▶ **Exercise objective**: Rewrite the item below as a numbered list, leaving out any blank lines.

╭──

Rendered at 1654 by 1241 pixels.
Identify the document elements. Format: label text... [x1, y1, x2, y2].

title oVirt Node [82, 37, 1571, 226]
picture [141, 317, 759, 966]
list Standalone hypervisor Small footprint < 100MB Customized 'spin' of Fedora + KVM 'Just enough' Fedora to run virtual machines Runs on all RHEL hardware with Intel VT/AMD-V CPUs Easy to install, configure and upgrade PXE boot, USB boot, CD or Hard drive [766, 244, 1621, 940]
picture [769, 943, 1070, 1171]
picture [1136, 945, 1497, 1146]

╰──

▶ **Written solution**:
1. Rendered at 1654 by 1241 pixels.
2. Identify the document elements. Format: label text... [x1, y1, x2, y2].
3. title oVirt Node [82, 37, 1571, 226]
4. picture [141, 317, 759, 966]
5. list Standalone hypervisor Small footprint < 100MB Customized 'spin' of Fedora + KVM 'Just enough' Fedora to run virtual machines Runs on all RHEL hardware with Intel VT/AMD-V CPUs Easy to install, configure and upgrade PXE boot, USB boot, CD or Hard drive [766, 244, 1621, 940]
6. picture [769, 943, 1070, 1171]
7. picture [1136, 945, 1497, 1146]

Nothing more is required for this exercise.